### Exercise
Please return the full listing word for word, leaving out any pictures.

• • • • • • •

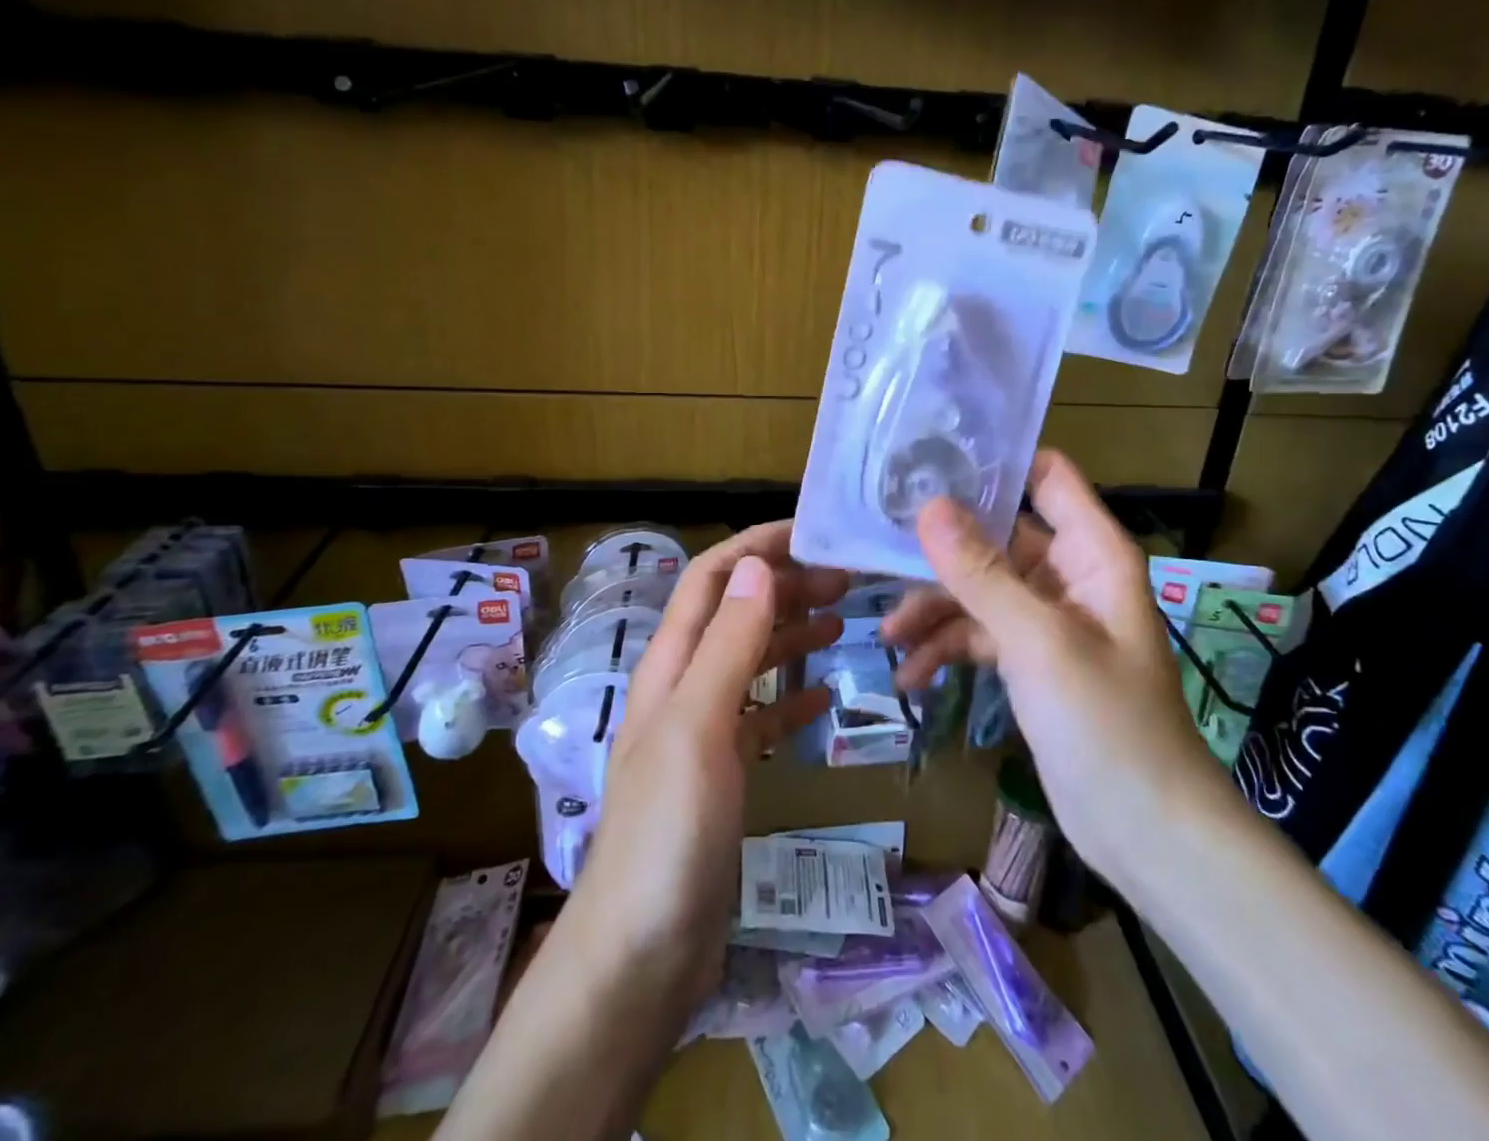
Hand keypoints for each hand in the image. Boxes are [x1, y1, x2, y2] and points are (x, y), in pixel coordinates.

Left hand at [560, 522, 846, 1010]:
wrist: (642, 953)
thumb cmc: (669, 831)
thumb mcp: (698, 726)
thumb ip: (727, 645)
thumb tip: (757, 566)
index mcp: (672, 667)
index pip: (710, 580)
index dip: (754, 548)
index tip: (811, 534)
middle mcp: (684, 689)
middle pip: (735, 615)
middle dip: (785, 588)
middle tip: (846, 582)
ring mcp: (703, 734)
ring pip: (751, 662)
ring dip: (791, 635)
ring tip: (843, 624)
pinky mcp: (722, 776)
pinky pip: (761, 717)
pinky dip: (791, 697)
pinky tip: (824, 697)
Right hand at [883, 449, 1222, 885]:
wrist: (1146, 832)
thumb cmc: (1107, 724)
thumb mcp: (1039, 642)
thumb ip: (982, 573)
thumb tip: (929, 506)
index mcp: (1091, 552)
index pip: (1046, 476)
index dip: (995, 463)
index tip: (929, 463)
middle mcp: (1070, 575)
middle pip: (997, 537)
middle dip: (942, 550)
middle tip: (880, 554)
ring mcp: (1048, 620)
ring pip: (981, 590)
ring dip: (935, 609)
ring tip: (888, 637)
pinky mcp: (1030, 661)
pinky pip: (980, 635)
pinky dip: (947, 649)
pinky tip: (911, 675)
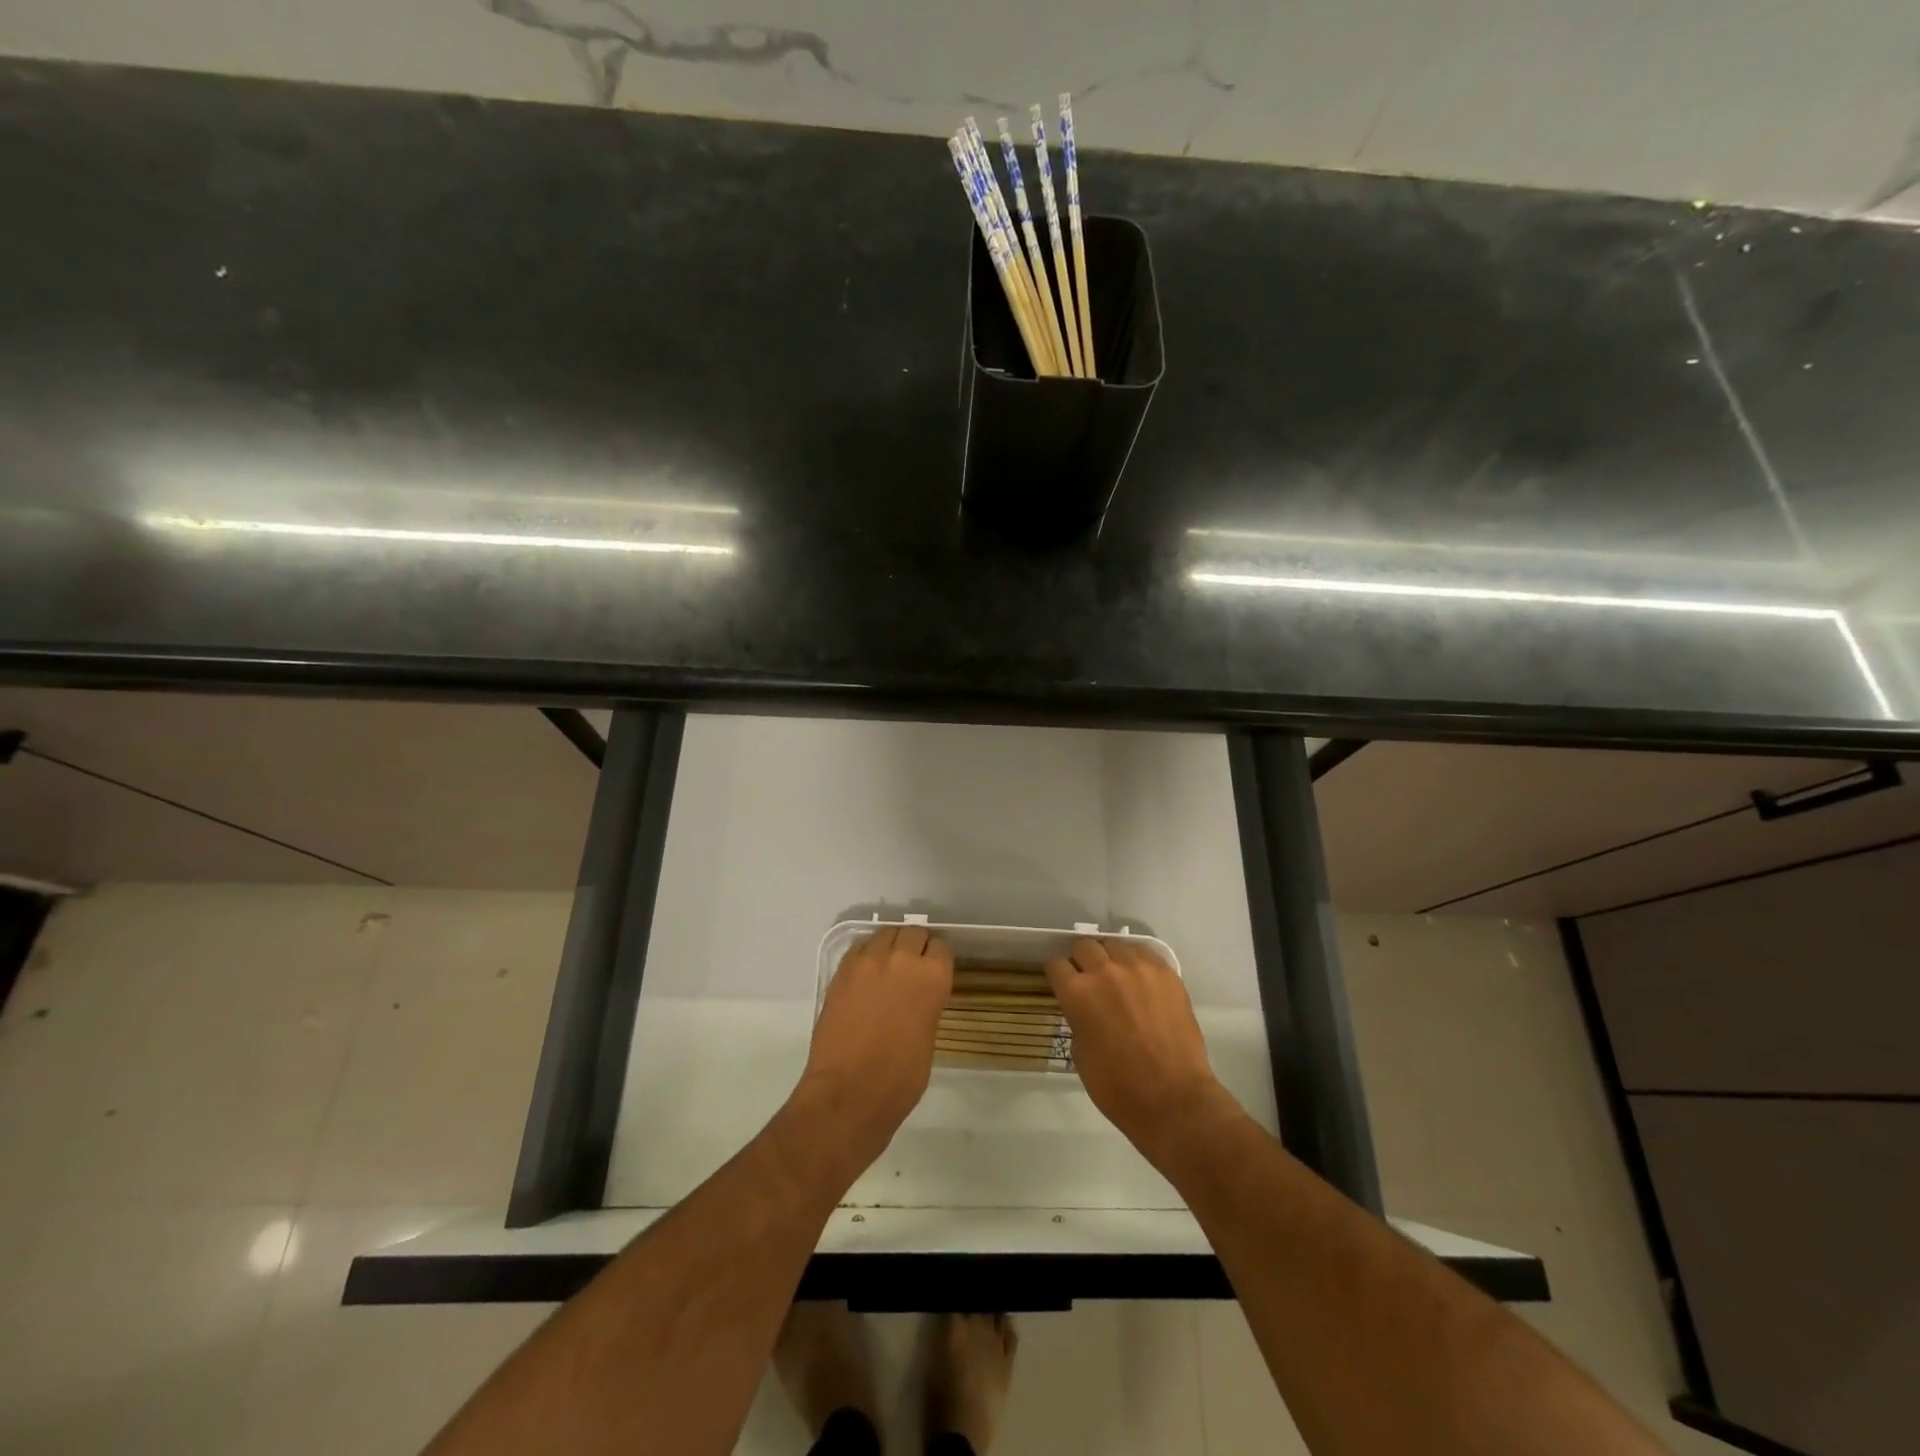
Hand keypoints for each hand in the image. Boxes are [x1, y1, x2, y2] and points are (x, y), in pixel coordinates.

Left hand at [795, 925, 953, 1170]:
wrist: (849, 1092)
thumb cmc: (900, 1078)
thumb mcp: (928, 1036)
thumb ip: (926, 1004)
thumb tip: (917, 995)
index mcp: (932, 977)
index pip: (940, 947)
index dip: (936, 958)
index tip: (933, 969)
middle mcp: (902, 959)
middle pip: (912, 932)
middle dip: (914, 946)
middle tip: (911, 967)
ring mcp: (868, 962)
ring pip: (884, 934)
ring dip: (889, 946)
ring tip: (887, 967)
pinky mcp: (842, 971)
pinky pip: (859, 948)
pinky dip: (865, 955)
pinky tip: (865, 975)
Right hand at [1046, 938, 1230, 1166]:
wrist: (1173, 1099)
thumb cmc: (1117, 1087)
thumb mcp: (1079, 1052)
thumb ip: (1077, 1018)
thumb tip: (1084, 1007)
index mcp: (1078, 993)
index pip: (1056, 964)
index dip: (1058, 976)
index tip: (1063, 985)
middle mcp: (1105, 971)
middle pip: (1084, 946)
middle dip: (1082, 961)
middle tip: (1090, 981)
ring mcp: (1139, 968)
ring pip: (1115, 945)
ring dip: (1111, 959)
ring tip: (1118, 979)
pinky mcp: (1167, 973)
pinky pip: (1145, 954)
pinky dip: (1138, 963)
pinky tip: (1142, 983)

• • • • • • •

### Exercise output
Hand keypoints for each hand in the image. Boxes are [x1, y1, x2, y2] and points are (x, y), in pixel coordinates.

Left hand at [560, 522, 846, 1010]:
wrist: (642, 953)
thumb cmc: (669, 831)
thumb mcp: (698, 726)
thumb ip: (727, 645)
thumb tip: (757, 566)
index mcp: (672, 667)
index pip: (710, 580)
index dip: (754, 548)
index tip: (811, 534)
middle mcp: (684, 689)
middle pip: (735, 615)
middle dip: (785, 588)
middle tip: (846, 582)
ring mcp: (703, 734)
ring pip: (751, 662)
ring dip: (791, 635)
ring tip: (843, 624)
pinky mcp: (722, 776)
pinky pip: (761, 717)
pinky dip: (791, 697)
pinky tip: (824, 697)
Right hand at [883, 449, 1222, 885]:
wrist: (1146, 832)
thumb cmc: (1107, 724)
thumb mcp: (1039, 642)
thumb ip: (982, 573)
thumb tip: (929, 506)
index mcp: (1091, 552)
index pip: (1046, 476)
index dip: (995, 463)
index tip: (929, 463)
middle mcp: (1070, 575)
middle pip: (997, 537)
middle dip: (942, 550)
middle tip: (880, 554)
ring mcp: (1048, 620)
ring pip: (981, 590)
ring dip: (935, 609)
ring tip: (888, 637)
pinky mcp: (1030, 661)
pinky pip: (980, 635)
pinky dip: (947, 649)
pinky tip: (911, 675)
Hand keypoints for each hand in the image. Boxes are [x1, y1, x2, y2] and points are (x, y), in pixel coordinates.

Left hand at [795, 925, 953, 1170]:
wrist: (849, 1092)
thumb cmc: (900, 1078)
thumb mcp: (928, 1036)
thumb ip: (926, 1004)
thumb tip: (917, 995)
index mcp: (932, 977)
index pip: (940, 947)
index dip: (936, 958)
index tip: (933, 969)
middle mcp: (902, 959)
middle pip: (912, 932)
middle dip: (914, 946)
middle tip: (911, 967)
ring mcp: (868, 962)
ring pip: (884, 934)
ring dip: (889, 946)
ring tip: (887, 967)
pinky mcp: (842, 971)
pinky pip: (859, 948)
pinky dip: (865, 955)
pinky tip: (865, 975)
Right hand at [1046, 938, 1230, 1166]:
wrist: (1173, 1099)
thumb cmc: (1117, 1087)
thumb mcp: (1079, 1052)
thumb ip: (1077, 1018)
thumb tip: (1084, 1007)
index mcp: (1078, 993)
index pip: (1056, 964)
index dip: (1058, 976)
index tip: (1063, 985)
middle mcp: (1105, 971)
middle pip: (1084, 946)
middle dip: (1082, 961)
middle tip: (1090, 981)
ring mcp: (1139, 968)
ring pip: (1115, 945)
ring dip: (1111, 959)
ring tip: (1118, 979)
pinky mcp: (1167, 973)
pinky pip: (1145, 954)
pinky dip: (1138, 963)
pinky tip: (1142, 983)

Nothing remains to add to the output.